Exercise materials ::
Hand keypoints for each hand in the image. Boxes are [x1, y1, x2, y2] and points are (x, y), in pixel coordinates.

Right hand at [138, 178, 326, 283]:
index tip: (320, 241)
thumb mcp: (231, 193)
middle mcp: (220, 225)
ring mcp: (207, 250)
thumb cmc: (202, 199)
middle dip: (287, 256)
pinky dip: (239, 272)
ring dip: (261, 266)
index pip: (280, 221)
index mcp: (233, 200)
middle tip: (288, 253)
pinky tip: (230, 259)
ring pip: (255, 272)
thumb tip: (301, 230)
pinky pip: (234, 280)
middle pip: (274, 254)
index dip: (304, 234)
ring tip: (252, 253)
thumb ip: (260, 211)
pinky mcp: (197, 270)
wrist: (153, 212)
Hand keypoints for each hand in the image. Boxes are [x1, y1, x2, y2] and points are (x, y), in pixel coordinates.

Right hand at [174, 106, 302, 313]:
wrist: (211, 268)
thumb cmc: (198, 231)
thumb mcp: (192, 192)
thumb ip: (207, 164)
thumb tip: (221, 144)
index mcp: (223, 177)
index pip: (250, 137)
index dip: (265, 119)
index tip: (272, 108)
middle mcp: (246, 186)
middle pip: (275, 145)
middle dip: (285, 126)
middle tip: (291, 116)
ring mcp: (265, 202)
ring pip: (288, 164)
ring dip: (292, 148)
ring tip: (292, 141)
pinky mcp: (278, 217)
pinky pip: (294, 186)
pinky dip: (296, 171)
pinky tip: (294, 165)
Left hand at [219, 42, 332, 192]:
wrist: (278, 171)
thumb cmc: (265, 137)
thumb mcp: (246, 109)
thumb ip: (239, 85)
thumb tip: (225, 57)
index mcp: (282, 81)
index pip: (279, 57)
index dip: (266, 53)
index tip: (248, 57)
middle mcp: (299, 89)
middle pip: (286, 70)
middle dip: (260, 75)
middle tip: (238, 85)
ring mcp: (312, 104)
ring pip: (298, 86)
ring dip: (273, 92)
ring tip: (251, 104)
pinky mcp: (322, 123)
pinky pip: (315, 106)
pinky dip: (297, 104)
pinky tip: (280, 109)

What the task asks :: Return the entries above, every line intact.

Finished task ::
Hand keypoints for each hand in the image. Boxes are [x1, y1, x2, y2] and points are (x, y), in pixel coordinates.

Right hand at [138, 178, 326, 283]:
index tip: (320, 241)
thumb mcp: (231, 193)
middle mcp: (220, 225)
ring mcp: (207, 250)
thumb cmc: (202, 199)
middle dip: (287, 256)
pinky dip: (239, 272)
ring dip: (261, 266)
index pip: (280, 221)
index mcp: (233, 200)
middle tip: (288, 253)
pinky tip: (230, 259)
ring pip: (255, 272)
thumb tip: (301, 230)
pinky pip: (234, 280)
middle pip: (274, 254)
index dip: (304, 234)
ring tip: (252, 253)
thumb ip: (260, 211)
pinky mcp: (197, 270)
wrist: (153, 212)
Hand keypoints for each hand in the image. Boxes are [x1, y1, x2, y2] and points are (x, y), in pixel coordinates.

Right hand at [174, 106, 302, 313]:
wrist: (211, 268)
thumb cmc: (198, 231)
thumb mcp: (192, 192)
thumb ip: (207, 164)
thumb tip: (221, 144)
index mcp: (223, 177)
index pip: (250, 137)
index dip: (265, 119)
index tip: (272, 108)
middle mcp: (246, 186)
middle pip: (275, 145)
middle dip: (285, 126)
middle tip: (291, 116)
ring mcp: (265, 202)
ring pip: (288, 164)
ring dip: (292, 148)
ring tip: (292, 141)
pinky mcp: (278, 217)
pinky pip: (294, 186)
pinky dip: (296, 171)
pinky tip: (294, 165)
Left hand at [219, 42, 332, 192]:
wrist: (278, 171)
thumb cmc: (265, 137)
thumb mcp: (246, 109)
thumb ip: (239, 85)
thumb tip: (225, 57)
index mcp: (282, 81)
index pip: (279, 57)
index dip: (266, 53)
index tip: (248, 57)
middle mcp: (299, 89)
middle pip: (286, 70)
middle dip: (260, 75)
middle tip: (238, 85)
ring mcp: (312, 104)
ring pip: (298, 86)
ring dip: (273, 92)
ring tip: (251, 104)
pinky mcp: (322, 123)
pinky pip: (315, 106)
pinky dip: (297, 104)
pinky tip: (280, 109)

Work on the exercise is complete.